Ionuț Ciurea est le président de l’association Pro Infrastructură qui s’efforce de promouvoir un développement durable des infrastructures de transports en Roumanie. Analyse de la situation pour les autoroutes et le chemin de fer…
Cette année, le budget alloué aux transports est de 14 milliards de lei – environ 2,8 milliards d’euros, ndlr –, soit une augmentation de 10% par rapport à l’année dernière. Cela permettra-t-il de concrétiser certains projets ?
Une augmentation budgétaire de 10% est insignifiante par rapport aux besoins du pays, il manque environ 2 000 km d’autoroutes et de voies rapides. Mais le plus gros problème n’est pas le budget, ce sont les procédures et surtout les gens qui devraient mener à bien ces projets. Ils n’arrivent même pas à dépenser les fonds qu’ils reçoivent. Le ministère des Transports est le champion des corrections budgétaires négatives en milieu d’année, c’est-à-dire qu’il est obligé de renoncer à l’argent qu’il n’a pas dépensé. Certes, la construction d’autoroutes implique une certaine inertie. Quel que soit le ministre, les nouveaux kilomètres d’autoroute qui seront inaugurés cette année l’auraient été de toute façon. Et ce qui se décide aujourd’hui dans les bureaux du ministère se verra dans deux, trois ans. Cependant, une action soutenue est, à un moment donné, nécessaire ; il faut s’assurer que les terrains sont constructibles, trouver de bons sous-traitants, envoyer le matériel, etc.
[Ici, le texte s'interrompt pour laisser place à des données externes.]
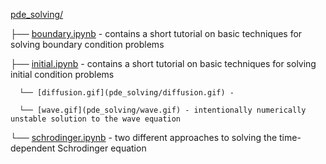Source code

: [pde_solving/](pde_solving)

├── [boundary.ipynb](pde_solving/boundary.ipynb) - contains a short tutorial on basic techniques for solving boundary condition problems

├── [initial.ipynb](pde_solving/initial.ipynb) - contains a short tutorial on basic techniques for solving initial condition problems

      └── [diffusion.gif](pde_solving/diffusion.gif) - 

      └── [wave.gif](pde_solving/wave.gif) - intentionally numerically unstable solution to the wave equation
      
└── [schrodinger.ipynb](pde_solving/schrodinger.ipynb) - two different approaches to solving the time-dependent Schrodinger equation
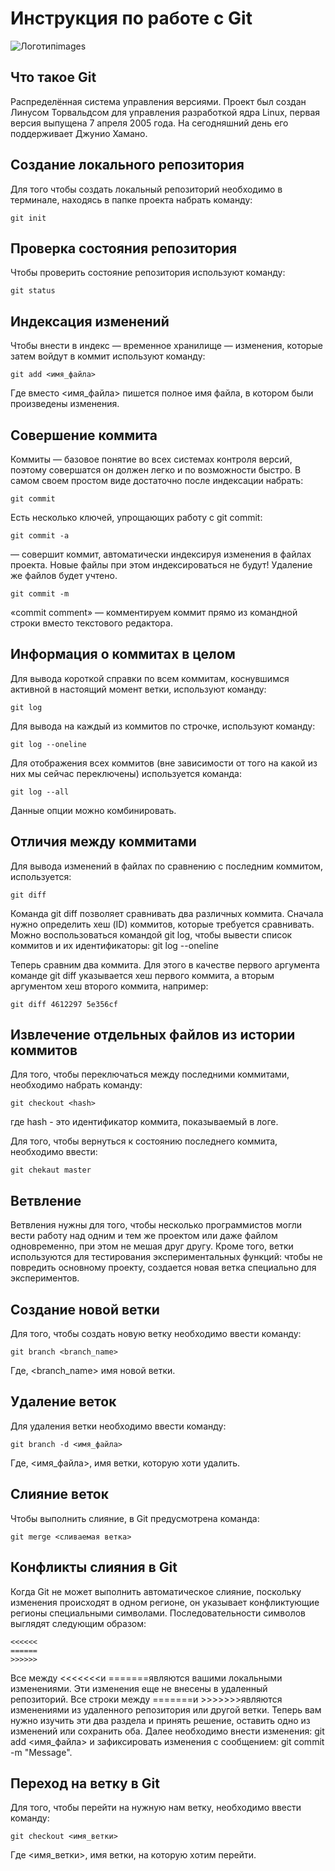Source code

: # **Инструкция по работе с Git**

![Логотип](064563b0415c3186c54fb8cb8b3ea729.jpeg)images

## Что такое Git

Распределённая система управления версиями. Проект был создан Линусом Торвальдсом для управления разработкой ядра Linux, первая версия выпущена 7 апреля 2005 года. На сегодняшний день его поддерживает Джунио Хамано.

## Создание локального репозитория

Для того чтобы создать локальный репозиторий необходимо в терминале, находясь в папке проекта набрать команду:

    git init

## Проверка состояния репозитория

Чтобы проверить состояние репозитория используют команду:

    git status

## Индексация изменений

Чтобы внести в индекс — временное хранилище — изменения, которые затем войдут в коммит используют команду:

    git add <имя_файла>

Где вместо <имя_файла> пишется полное имя файла, в котором были произведены изменения.

## Cовершение коммита

Коммиты — базовое понятие во всех системах контроля версий, поэтому совершатся
он должен легко и по возможности быстро. В самом своем простом виде достаточно
после индексации набрать:

    git commit

Есть несколько ключей, упрощающих работу с git commit:

    git commit -a

— совершит коммит, автоматически индексируя изменения в файлах
проекта. Новые файлы при этом индексироваться не будут! Удаление же файлов
будет учтено.

    git commit -m

«commit comment» — комментируем коммит прямо из командной строки
вместо текстового редактора.

## Информация о коммитах в целом

 Для вывода короткой справки по всем
коммитам, коснувшимся активной в настоящий момент ветки, используют команду:

    git log

Для вывода на каждый из коммитов по строчке, используют команду:

    git log --oneline 

Для отображения всех коммитов (вне зависимости от того на какой из них мы сейчас переключены) используется команда:

    git log --all

Данные опции можно комбинировать.

## Отличия между коммитами

Для вывода изменений в файлах по сравнению с последним коммитом, используется:

    git diff

Команда git diff позволяет сравнивать два различных коммита. Сначала нужно определить хеш (ID) коммитов, которые требуется сравнивать. Можно воспользоваться командой git log, чтобы вывести список коммитов и их идентификаторы: git log --oneline

Теперь сравним два коммита. Для этого в качестве первого аргумента команде git diff указывается хеш первого коммита, а вторым аргументом хеш второго коммита, например:

    git diff 4612297 5e356cf

## Извлечение отдельных файлов из истории коммитов

Для того, чтобы переключаться между последними коммитами, необходимо набрать команду:

    git checkout <hash>

где hash - это идентификатор коммита, показываемый в логе.

Для того, чтобы вернуться к состоянию последнего коммита, необходимо ввести:

    git chekaut master

## Ветвление

Ветвления нужны для того, чтобы несколько программистов могли вести работу над одним и тем же проектом или даже файлом одновременно, при этом не мешая друг другу. Кроме того, ветки используются для тестирования экспериментальных функций: чтобы не повредить основному проекту, создается новая ветка специально для экспериментов.

## Создание новой ветки

Для того, чтобы создать новую ветку необходимо ввести команду:

    git branch <branch_name>

Где, <branch_name> имя новой ветки.

## Удаление веток

Для удаления ветки необходимо ввести команду:

    git branch -d <имя_файла>

Где, <имя_файла>, имя ветки, которую хоти удалить.

## Слияние веток

Чтобы выполнить слияние, в Git предусмотрена команда:

    git merge <сливаемая ветка>

## Конфликты слияния в Git

Когда Git не может выполнить автоматическое слияние, поскольку изменения происходят в одном регионе, он указывает конфликтующие регионы специальными символами. Последовательности символов выглядят следующим образом:

    <<<<<<
    ======
    >>>>>>

Все между <<<<<<<и =======являются вашими локальными изменениями. Эти изменения еще не внесены в удаленный репозиторий. Все строки между =======и >>>>>>>являются изменениями из удаленного репозитория или другой ветки. Теперь вам нужно изучить эти два раздела и принять решение, оставить одно из изменений или сохранить оба. Далее необходимо внести изменения: git add <имя_файла> и зафиксировать изменения с сообщением: git commit -m "Message".

## Переход на ветку в Git

Для того, чтобы перейти на нужную нам ветку, необходимо ввести команду:

    git checkout <имя_ветки>

Где <имя_ветки>, имя ветки, на которую хотим перейти.
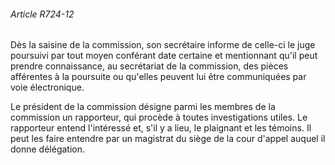 ###### Article R724-12

Dès la saisine de la commission, son secrétaire informe de celle-ci le juge poursuivi par tout moyen conférant date certaine et mentionnant qu'il peut prendre connaissance, au secrétariat de la commission, des pièces afférentes à la poursuite ou qu'elles peuvent lui être communiquées par voie électronique.

Le président de la commission désigne parmi les membres de la commission un rapporteur, qui procède à toutes investigations utiles. Le rapporteur entend l'intéressé et, s'il y a lieu, le plaignant et les témoins. Il peut les faire entendre par un magistrat du siège de la cour d'appel auquel il donne délégation.

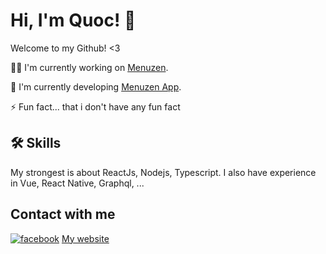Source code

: # Hi, I'm Quoc! 👋
Welcome to my Github! <3

👩‍💻 I'm currently working on [Menuzen](https://www.menuzen.com/).

🧠 I'm currently developing [Menuzen App](https://core.menuzen.com/c/getstarted). 


⚡️ Fun fact... that i don't have any fun fact
## 🛠 Skills
My strongest is about ReactJs, Nodejs, Typescript. I also have experience in Vue, React Native, Graphql, ...

## Contact with me


[![facebook](https://img.shields.io/badge/Facebook-1DA1F2?style=for-the-badge&logo=facebook&logoColor=white)](https://www.facebook.com/quocpham2000/)
[My website](https://portfolio.quocpham.info/)
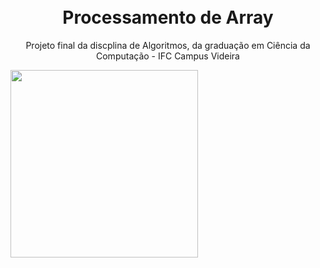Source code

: 
<h1 align="center">
<br>
Processamento de Array
</h1>

<p align="center">Projeto final da discplina de Algoritmos, da graduação em Ciência da Computação - IFC Campus Videira</p>
<img src="https://i.imgur.com/ef2Pbw2.png" width="300px">
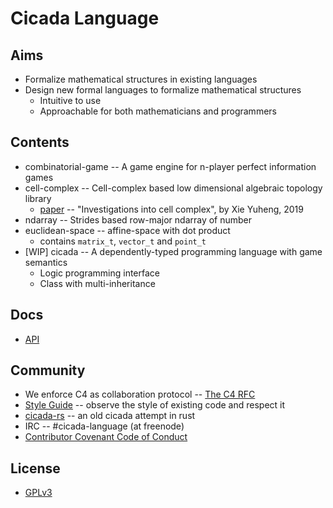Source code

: # Cicada Language

## Aims

- Formalize mathematical structures in existing languages
- Design new formal languages to formalize mathematical structures
  - Intuitive to use
  - Approachable for both mathematicians and programmers

## Contents

- combinatorial-game -- A game engine for n-player perfect information games
- cell-complex -- Cell-complex based low dimensional algebraic topology library
  - [paper](https://xieyuheng.github.io/writing/investigations-into-cell-complex.html)
  -- "Investigations into cell complex", by Xie Yuheng, 2019
- ndarray -- Strides based row-major ndarray of number
- euclidean-space -- affine-space with dot product
  - contains `matrix_t`, `vector_t` and `point_t`
- [WIP] cicada -- A dependently-typed programming language with game semantics
  - Logic programming interface
  - Class with multi-inheritance

## Docs

- [API](http://api.cicada.surge.sh)

## Community

- We enforce C4 as collaboration protocol -- [The C4 RFC](https://rfc.zeromq.org/spec:42/C4)
- [Style Guide](STYLE-GUIDE.md) -- observe the style of existing code and respect it
- [cicada-rs](http://github.com/xieyuheng/cicada-rs) -- an old cicada attempt in rust
- IRC -- #cicada-language (at freenode)
- [Contributor Covenant Code of Conduct](CODE-OF-CONDUCT.md)

## License

- [GPLv3](LICENSE)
Quand se terminera l’autoroute Sibiu-Pitești, sans doute la plus attendue ?
En étant optimiste, disons dix ans, pour toute l’autoroute, soit 123 km. Je ne vois pas comment on pourrait aller plus vite. À elle seule, la conception dure deux ans, et la construction de l’autoroute proprement dite au moins quatre ans. Au cours des cinq dernières années, la Roumanie a construit 50 km d’autoroute par an. Or, nous avons besoin de 2 000 km. À ce rythme, nous aurons fini le réseau prévu dans quarante ans. De plus, cette moyenne optimiste de 50 km par an ne concerne que les routes construites en plaine plus ou moins vallonnée, pas en montagne. Le tronçon 1 de l’autoroute Sibiu-Pitești jusqu’à Boița, soit 13 km, est en travaux depuis un an, et il est encore loin d’être terminé. La construction de viaducs et de tunnels ralentit fortement le rythme des avancées. Dans la vallée d’Olt, plus de 70 km de tunnels d’autoroute devront être construits à travers la montagne, et ce n’est pas n’importe quelle montagne, il y a des glissements de terrain. Des analyses géologiques ont précisément été réalisées sur ce tronçon, avec des forages, ici et là. À mon avis, les études de faisabilité devront probablement être refaites, et les contrats déjà signés risquent d’être résiliés. Le constructeur va constater qu’il s’est engagé à construire la route sous certaines conditions, alors que celles sur le terrain sont bien différentes.
L’État mise-t-il suffisamment sur le réseau ferroviaire ?
Concernant le ferroviaire, la situation est pire qu’avec les infrastructures routières. Nous disposons d’un grand réseau de chemins de fer d’environ 13 000 km. Malheureusement, il fonctionne très mal. Plus de 10 000 km ont besoin d’être réparés, c’est urgent. Il faudrait notamment changer les digues de protection et les rails. Pourtant, selon nos études, le budget alloué pour ces réparations et l’entretien des lignes n’atteint que 10% des besoins. De plus, chaque année, de nouveaux kilomètres de chemins de fer s’ajoutent à la liste des kilomètres en manque de réparations. Au final, dans les quinze prochaines années, nous n’aurons plus de réseau. Il ne restera que deux ou trois corridors, avec un axe central qui partira d’Arad et traversera le centre du pays jusqu’à Bucarest et Constanța, et peut-être une ou deux lignes en Moldavie et en Transylvanie. Les gens n’utiliseront plus le train, ou alors seulement de Timișoara à Bucarest. Et encore, beaucoup préfèreront prendre l’avion.
Propos recueillis par Carmen Constantin.